I was hinting at that already and I have done so many times previously. Although I would not claim to be the shiniest of stars, I am starlike—at least, that is how I would describe it. In that spirit, I will deal with some of the—I will not say inaccuracies because that would be too unkind—exaggerations in the hon. Gentleman’s grasp of history. Let us start with when the tolls began. He brings—I do not blame him for this for a second—a certain tribal prejudice to these things and he ascribed the tolls to those he characterised as Tories. He knows, however, that the tolls were first introduced in 1966.

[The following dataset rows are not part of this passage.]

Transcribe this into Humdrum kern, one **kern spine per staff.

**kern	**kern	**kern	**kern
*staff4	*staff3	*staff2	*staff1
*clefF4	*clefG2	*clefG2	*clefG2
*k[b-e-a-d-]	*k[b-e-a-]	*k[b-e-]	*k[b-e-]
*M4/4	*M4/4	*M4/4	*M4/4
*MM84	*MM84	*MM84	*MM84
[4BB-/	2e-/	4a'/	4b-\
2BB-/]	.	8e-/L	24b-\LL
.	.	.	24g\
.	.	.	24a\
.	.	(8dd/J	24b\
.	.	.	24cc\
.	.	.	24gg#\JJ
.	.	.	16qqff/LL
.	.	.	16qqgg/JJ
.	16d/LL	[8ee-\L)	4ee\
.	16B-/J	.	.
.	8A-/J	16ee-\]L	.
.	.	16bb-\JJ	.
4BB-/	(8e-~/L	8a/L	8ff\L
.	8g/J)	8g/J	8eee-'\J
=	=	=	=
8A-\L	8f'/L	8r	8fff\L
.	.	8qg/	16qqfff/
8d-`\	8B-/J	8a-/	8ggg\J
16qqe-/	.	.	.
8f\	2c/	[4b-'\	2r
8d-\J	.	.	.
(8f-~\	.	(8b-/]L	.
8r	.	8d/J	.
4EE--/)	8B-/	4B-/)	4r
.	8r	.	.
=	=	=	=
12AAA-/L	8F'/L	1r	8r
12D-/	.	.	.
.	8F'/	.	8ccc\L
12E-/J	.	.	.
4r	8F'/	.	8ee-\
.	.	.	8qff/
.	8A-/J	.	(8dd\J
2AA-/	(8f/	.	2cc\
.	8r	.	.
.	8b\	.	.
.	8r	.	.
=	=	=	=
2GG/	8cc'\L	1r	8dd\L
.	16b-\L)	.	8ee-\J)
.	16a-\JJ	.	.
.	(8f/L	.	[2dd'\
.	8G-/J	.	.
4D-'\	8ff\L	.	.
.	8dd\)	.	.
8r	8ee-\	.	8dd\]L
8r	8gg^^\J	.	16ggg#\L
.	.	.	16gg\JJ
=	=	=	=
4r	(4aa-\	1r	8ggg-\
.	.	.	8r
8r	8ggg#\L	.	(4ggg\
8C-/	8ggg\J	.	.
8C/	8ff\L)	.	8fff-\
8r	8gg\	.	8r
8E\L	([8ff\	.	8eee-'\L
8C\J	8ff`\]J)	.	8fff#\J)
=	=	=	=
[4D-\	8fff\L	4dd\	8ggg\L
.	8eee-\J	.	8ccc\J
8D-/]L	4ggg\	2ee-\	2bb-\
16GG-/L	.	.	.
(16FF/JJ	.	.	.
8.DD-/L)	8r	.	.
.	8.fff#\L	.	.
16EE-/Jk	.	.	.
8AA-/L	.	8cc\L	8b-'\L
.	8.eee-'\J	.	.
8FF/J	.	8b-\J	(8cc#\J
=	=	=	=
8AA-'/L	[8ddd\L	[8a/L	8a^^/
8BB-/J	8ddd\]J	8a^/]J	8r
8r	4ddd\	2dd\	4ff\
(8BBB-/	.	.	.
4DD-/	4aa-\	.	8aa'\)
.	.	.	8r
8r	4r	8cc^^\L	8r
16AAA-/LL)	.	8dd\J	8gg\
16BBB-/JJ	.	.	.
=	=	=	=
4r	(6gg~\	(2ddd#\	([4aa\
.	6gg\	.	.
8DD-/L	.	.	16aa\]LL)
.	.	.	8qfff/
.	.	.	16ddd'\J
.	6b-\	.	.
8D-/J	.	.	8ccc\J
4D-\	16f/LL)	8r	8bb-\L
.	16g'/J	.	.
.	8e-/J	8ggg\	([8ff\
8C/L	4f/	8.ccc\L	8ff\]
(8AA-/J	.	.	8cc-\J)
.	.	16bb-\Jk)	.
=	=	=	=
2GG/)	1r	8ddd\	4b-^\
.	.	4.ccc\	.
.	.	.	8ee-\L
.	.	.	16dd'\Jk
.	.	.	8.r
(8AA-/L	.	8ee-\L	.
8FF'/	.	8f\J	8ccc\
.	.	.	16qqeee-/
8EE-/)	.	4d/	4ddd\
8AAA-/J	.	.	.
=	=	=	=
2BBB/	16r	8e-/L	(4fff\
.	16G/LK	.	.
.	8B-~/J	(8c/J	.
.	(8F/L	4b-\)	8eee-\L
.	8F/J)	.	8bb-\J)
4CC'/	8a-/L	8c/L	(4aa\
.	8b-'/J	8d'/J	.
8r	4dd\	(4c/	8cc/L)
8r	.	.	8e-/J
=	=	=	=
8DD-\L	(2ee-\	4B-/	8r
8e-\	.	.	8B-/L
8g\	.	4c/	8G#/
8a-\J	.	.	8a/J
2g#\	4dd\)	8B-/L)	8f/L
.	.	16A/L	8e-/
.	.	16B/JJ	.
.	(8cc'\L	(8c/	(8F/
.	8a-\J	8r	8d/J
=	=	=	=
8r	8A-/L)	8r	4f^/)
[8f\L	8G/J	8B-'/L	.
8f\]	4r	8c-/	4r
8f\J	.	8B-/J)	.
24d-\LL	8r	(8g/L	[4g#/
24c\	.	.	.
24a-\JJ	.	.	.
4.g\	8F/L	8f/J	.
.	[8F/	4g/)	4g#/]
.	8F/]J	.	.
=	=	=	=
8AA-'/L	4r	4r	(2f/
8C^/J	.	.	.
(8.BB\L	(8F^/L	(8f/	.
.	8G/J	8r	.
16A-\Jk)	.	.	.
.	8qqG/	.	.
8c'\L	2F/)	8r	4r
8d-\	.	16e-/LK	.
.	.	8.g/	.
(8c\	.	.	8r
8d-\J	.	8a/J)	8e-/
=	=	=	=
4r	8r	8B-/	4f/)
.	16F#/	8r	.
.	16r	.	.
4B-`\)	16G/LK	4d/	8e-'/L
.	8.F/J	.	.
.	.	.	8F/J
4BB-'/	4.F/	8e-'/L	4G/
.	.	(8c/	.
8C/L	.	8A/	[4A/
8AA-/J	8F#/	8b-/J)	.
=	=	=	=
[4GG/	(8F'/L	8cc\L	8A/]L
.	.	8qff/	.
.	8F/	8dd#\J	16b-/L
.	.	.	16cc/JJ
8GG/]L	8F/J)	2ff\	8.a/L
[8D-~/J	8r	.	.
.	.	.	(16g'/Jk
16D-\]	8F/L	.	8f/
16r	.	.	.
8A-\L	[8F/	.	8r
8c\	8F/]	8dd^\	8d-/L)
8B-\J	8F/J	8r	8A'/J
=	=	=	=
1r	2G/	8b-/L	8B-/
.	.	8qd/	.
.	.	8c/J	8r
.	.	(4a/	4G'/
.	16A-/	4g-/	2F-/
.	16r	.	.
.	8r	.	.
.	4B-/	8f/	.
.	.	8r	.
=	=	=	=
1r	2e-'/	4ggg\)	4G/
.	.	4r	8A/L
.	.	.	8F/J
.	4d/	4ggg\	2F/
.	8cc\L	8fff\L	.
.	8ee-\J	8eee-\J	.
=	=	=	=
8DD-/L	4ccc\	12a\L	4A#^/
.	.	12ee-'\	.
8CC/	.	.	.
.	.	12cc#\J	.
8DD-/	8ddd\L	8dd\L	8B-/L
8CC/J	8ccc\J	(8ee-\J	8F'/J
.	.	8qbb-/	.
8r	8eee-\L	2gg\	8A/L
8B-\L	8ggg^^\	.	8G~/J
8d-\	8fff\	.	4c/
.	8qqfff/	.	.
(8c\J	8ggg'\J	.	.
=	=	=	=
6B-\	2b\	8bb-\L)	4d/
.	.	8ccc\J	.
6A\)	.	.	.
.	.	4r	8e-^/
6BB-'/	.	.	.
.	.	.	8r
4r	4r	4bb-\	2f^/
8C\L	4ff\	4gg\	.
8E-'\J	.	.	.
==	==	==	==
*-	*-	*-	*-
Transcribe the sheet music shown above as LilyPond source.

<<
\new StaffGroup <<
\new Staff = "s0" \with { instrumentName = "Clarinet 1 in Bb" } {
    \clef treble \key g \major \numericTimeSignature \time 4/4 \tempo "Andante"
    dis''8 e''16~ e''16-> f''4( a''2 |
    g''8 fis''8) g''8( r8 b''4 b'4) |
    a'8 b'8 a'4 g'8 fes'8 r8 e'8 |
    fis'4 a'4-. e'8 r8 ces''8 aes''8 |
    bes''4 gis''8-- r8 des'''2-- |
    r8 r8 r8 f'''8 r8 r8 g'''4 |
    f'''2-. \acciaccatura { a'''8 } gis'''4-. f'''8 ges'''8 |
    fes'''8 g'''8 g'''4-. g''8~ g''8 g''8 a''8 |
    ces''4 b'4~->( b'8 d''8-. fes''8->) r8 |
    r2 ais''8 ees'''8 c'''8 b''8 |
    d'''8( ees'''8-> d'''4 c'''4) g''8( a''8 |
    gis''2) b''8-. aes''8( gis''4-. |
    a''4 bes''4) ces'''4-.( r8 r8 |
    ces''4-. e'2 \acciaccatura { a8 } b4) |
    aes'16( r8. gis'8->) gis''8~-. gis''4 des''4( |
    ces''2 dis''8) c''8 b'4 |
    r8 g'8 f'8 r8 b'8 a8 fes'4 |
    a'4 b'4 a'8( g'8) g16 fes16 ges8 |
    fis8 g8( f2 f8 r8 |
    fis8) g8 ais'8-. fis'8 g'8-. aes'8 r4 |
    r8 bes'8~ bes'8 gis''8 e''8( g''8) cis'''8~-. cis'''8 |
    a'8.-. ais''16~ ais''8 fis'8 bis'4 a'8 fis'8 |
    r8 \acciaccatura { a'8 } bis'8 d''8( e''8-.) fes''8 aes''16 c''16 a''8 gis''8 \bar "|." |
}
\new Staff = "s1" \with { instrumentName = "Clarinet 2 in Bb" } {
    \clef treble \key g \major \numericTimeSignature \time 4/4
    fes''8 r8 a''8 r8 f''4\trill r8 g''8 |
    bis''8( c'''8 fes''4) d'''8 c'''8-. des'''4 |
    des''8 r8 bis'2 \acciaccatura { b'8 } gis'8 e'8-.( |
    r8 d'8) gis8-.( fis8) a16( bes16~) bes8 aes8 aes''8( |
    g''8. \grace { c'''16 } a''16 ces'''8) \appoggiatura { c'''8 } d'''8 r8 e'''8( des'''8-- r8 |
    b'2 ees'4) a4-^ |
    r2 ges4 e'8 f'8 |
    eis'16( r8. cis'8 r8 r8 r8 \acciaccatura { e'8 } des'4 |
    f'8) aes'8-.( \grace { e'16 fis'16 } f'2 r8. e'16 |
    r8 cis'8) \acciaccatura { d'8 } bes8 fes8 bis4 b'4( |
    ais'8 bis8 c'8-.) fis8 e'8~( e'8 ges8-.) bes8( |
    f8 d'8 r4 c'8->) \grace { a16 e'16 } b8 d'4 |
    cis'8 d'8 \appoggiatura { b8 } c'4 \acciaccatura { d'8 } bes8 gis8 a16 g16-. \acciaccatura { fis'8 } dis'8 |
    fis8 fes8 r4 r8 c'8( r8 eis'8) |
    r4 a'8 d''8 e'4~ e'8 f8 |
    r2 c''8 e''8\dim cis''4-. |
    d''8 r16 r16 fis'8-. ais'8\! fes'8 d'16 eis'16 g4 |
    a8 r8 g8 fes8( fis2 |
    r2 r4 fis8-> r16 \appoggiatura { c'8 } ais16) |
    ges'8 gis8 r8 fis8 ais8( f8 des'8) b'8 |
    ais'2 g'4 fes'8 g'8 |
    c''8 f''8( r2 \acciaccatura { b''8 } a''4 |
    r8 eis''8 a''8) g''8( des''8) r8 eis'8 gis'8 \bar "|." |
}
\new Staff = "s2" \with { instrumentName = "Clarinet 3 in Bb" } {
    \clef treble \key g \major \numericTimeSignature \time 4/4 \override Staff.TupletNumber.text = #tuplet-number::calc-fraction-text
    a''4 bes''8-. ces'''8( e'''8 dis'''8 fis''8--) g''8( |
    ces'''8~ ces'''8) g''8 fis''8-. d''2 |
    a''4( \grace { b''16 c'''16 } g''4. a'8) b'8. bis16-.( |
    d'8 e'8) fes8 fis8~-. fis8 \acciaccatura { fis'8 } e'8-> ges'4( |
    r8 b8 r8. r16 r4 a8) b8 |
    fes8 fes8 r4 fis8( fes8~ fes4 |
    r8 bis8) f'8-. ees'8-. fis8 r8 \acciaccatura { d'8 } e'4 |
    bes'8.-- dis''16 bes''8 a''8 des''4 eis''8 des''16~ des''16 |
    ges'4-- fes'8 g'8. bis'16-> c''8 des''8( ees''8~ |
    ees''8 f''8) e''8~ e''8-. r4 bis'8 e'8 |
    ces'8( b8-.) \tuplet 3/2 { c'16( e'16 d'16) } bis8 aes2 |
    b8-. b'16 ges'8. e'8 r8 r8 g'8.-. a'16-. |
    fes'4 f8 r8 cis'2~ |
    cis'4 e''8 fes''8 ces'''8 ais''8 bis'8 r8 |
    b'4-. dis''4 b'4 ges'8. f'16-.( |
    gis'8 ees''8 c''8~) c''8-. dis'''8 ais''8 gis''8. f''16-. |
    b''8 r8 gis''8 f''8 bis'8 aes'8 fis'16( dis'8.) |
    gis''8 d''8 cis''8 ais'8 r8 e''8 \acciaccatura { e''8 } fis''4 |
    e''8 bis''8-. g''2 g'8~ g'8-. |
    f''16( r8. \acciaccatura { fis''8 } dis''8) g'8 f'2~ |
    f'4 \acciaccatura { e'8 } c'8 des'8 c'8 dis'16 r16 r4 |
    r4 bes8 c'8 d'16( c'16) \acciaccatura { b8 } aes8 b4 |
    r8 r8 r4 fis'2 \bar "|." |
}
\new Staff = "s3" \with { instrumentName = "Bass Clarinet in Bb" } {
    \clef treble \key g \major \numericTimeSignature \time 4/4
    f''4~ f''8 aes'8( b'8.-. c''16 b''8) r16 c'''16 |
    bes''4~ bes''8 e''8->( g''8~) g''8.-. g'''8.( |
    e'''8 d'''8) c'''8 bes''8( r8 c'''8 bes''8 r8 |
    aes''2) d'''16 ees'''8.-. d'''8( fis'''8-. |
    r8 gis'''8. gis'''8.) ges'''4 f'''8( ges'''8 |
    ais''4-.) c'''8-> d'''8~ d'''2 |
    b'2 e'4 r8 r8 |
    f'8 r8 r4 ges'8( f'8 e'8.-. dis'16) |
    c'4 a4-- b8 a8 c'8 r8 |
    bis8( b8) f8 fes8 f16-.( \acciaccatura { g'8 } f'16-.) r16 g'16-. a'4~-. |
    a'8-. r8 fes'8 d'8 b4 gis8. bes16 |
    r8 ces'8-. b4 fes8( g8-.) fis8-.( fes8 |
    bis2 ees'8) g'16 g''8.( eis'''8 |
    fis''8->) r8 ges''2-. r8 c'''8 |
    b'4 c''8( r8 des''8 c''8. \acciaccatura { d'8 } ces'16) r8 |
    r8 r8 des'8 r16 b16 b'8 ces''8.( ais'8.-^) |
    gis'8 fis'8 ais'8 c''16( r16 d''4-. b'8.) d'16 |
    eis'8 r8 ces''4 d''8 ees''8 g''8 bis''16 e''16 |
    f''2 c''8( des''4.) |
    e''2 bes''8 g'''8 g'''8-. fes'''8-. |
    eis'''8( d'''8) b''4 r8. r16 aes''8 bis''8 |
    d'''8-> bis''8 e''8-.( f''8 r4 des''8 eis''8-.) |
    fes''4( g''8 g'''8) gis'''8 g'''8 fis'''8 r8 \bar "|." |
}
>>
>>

I wonder whether any Member present in the Chamber could remind me of who was in government in 1966. I recall that it was a Labour Government who, when the bridge was first opened, cemented tolls as a means of partly funding the cost of the development. In fairness to the hon. Member for Newport West, he said the Welsh would have accepted any deal at all, but he did not say that they would have accepted any deal from the
then Labour Government, and tolls began at the inception and have continued since. The Chamber will recall that it was a Conservative Government that pegged the tolls in 1992. You will remember the 1992 Act, Mr Davies, which says the tolls can rise only in line with the retail prices index. Indeed, they have risen since then by only that amount.
Before I move on to the main substance of my remarks—I do not want to short-change any hon. Member by not dealing with the specific questions that they raised—I have one other historical matter to deal with. The Rebecca riots, which began in 1839 as the hon. Member for Newport West said, concluded in 1844, as he will also know, for several reasons. It is true that extra troops were deployed to dissuade those who were rioting from taking action against the tolls; it is true, too, that many of those who were causing disturbances resisted the violence that some of their compatriots recommended; but it is also true—the hon. Gentleman will want me to fill the gap and add to the quality of his account—that criminal gangs became involved in the riots. They used the disguise of the original complaint of the rioters to engage in all kinds of malevolent activities. That is the full account of the Rebecca riots for those who are interested in the history of such things and want an unabridged, uncorrupted and balanced account of those events.